# [Document section]

Antonia Prebble: on fame, nudity and ugg boots


Outrageous Fortune actor Antonia Prebble talks about the things she loves about Auckland.

At the time, it made sense. Surely 11-year-olds everywhere employ their own acting agents, and spend their spare time trawling through newspaper classifieds for audition notices?

Um, not really, Antonia Prebble. "Yeah...I never felt particularly headstrong, but looking back, I probably was," the actress admits.

"Someone asked me the other day who inspired me to be an actress, and the answer is: literally no-one. No-one, it sounds so weird and I guess it is, but from my earliest memories I have always known that I wanted to be an actress."

Antonia Prebble and David De Lautour as Rita and Ted West in Outrageous Fortune prequel Westside.

Prebble first clambered into the limelight at aged three 3, when she joined her older sister on stage during a Clifton Terrace Model School talent quest. She didn't know the dance; a small detail.

Age 8 she attempted to re-write the plot of the school play around her self-styled character, a Russian diplomat.

"These actors had come in to help, and halfway through the rehearsal period one of the guys was like 'Antonia can I have a word?' and I was like 'Yeah, sure, he's probably going to tell me I'm amazing'," Prebble says.

# [Supplied material]
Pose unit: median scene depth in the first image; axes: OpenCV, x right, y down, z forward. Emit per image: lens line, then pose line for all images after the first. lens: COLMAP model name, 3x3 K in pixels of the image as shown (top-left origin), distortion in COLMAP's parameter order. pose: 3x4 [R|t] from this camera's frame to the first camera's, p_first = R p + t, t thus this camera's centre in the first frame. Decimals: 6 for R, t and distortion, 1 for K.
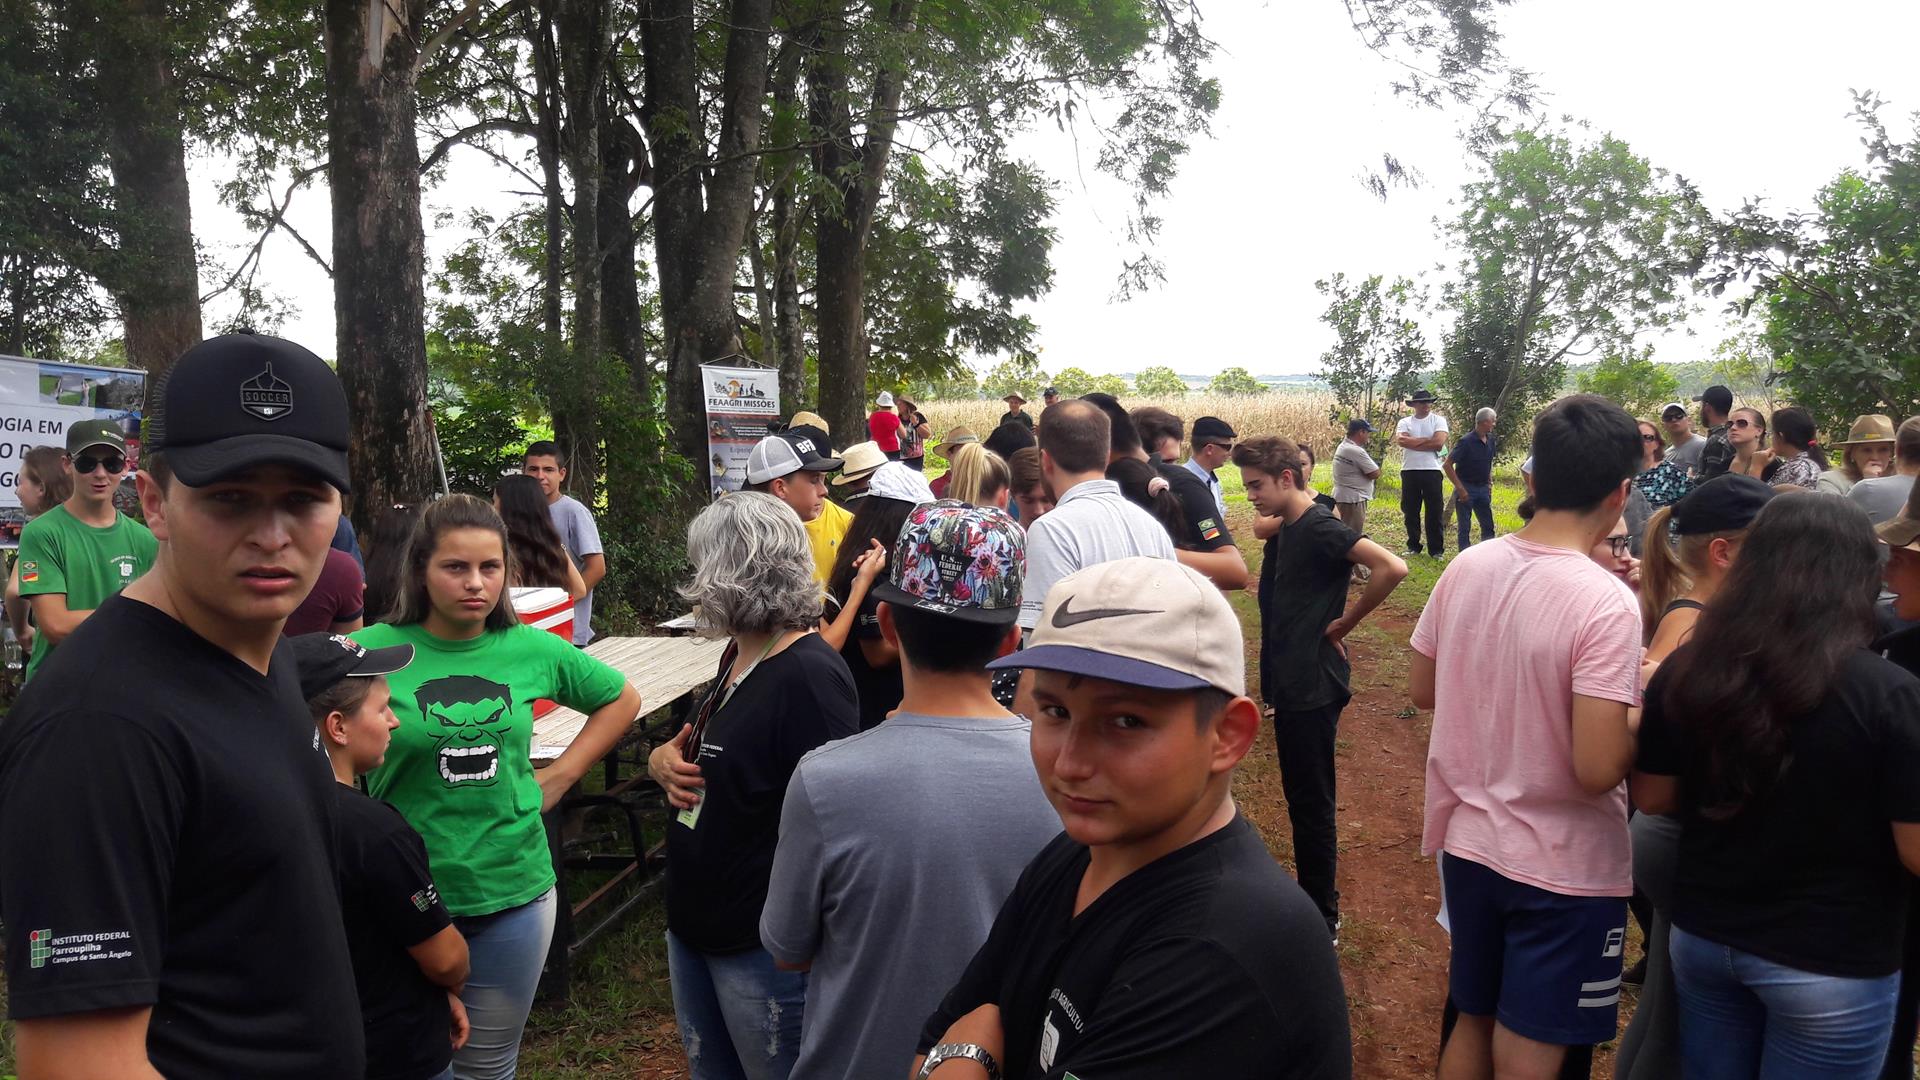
lens RADIAL K [[1625.6, 0, 953.2], [0, 1625.6, 537.4], [0, 0, 1]] dist [-0.009704, -0.000976]
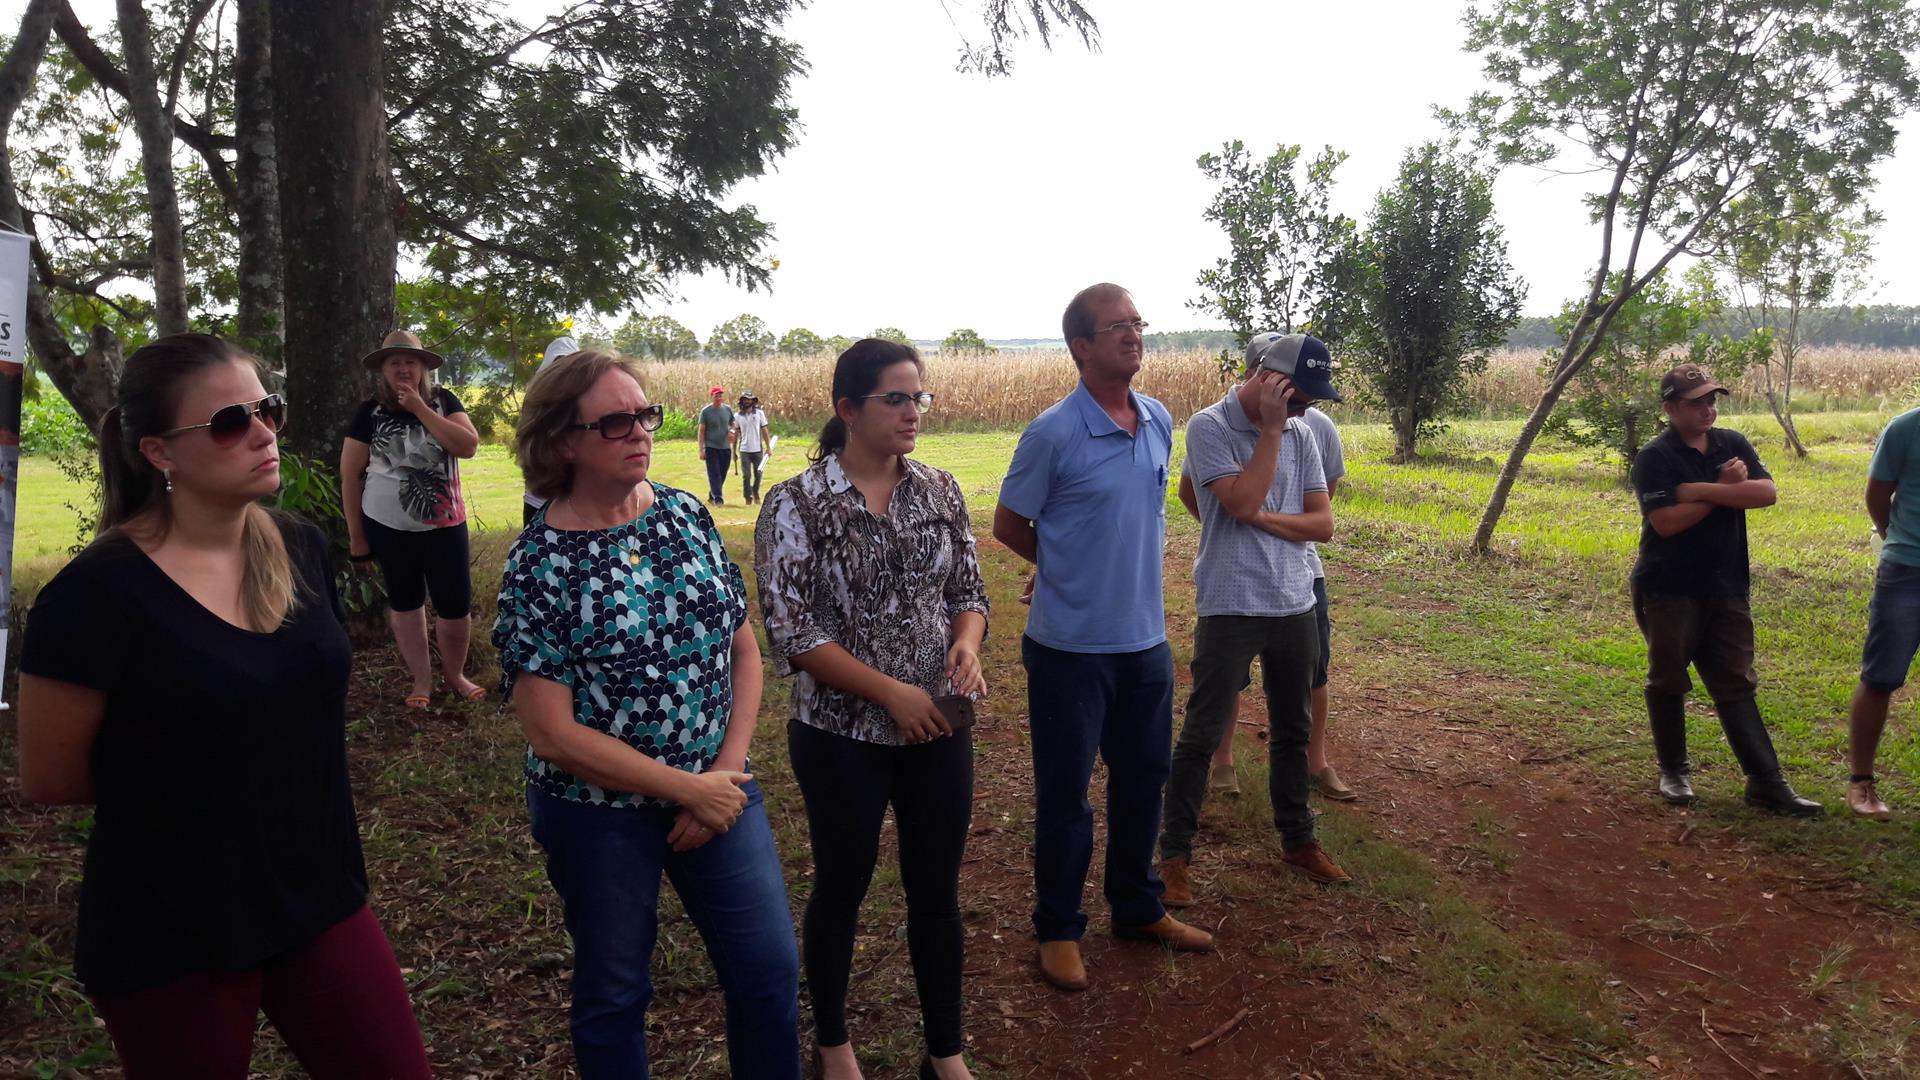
lens RADIAL K [[1638.4, 0, 958.7], [0, 1638.4, 539.7], [0, 0, 1]] dist [0.071938, -0.122857]
pose [[0.985759, -0.020765, 0.166875, 0.017617], [0.016911, 0.999557, 0.024485, -0.023794], [-0.167310, -0.021314, 0.985674, 0.374744]]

# [Task objective]
Transcribe the stretch of the Antonia Prebble profile from "Outrageous Fortune actor" through "for audition notices?".

# [Solution]
Outrageous Fortune actor Antonia Prebble talks about the things she loves about Auckland.

At the time, it made sense. Surely 11-year-olds everywhere employ their own acting agents, and spend their spare time trawling through newspaper classifieds for audition notices?